As I was preparing to head out this morning for Champaign, via Clinton, got a call from Terri warning me about extreme weather. The news was reporting wind gusts of up to 80 mph for the region (several semis had already been knocked over) and tornado warnings and watches were in effect. No way I was going to chance that and risk shooting through the air like a real rocket. Very disappointed, though, as I had really wanted to present on a panel tomorrow at the University of Illinois’ Sustainability Week. So emailed my regrets and got to work updating my website from my room with a view of a coal plant.

Matt Childress, however, was determined to get me there, and started scheming with colleagues on how to transport me to Champaign in a way that would maintain the integrity of my ride. Turns out one of the other panel speakers lives in Springfield and owns an electric car, which he is offering to use to tow me and my trike over to the university in the morning. What a great analogy for moving forward as a nation: by working together and being creative, we can always find a way.

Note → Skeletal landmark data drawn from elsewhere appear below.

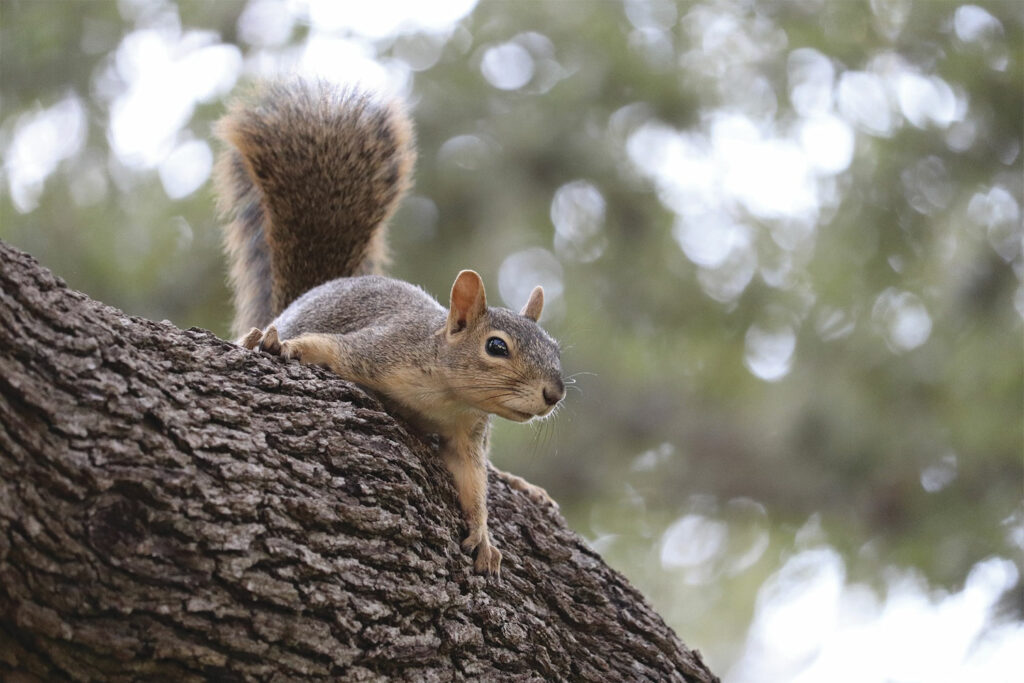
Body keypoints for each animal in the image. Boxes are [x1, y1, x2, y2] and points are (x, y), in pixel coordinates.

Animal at [217, 80, 569, 577]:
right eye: (496, 347)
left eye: (555, 348)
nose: (554, 394)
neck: (446, 393)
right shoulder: (380, 349)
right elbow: (327, 348)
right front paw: (284, 346)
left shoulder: (467, 434)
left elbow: (473, 481)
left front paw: (483, 533)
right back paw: (261, 334)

Sarah Phillips Eccles and her 6-month old daughter Ursula from next door stopped by to offer me breakfast(!). She and her husband Randy had been working the local radio stations on my behalf, which led to a couple of interviews, including with Springfield-based WTAX. Sarah later dropped off some homemade cookies, and shared with me a heartfelt blog she wrote (below). Thanks for everything, guys!

Got a call tonight from Matt’s buddy, Kevin Smith, asking about the dimensions of my trike, so he could rig up a special trailer for it (a project that kept him up until 2am). Just before calling it a night, saw an AP article from my friend Paul Alexander on today’s “massive windstorm,” saying “the unusual system mesmerized meteorologists because of its size and because it had barometric pressure similar to a Category 3 hurricane, but with much less destructive power.” Really glad I hunkered down through that. It meant not being able to swing by the Clinton nuclear power plant, which I had hoped to profile tomorrow, but there should be others.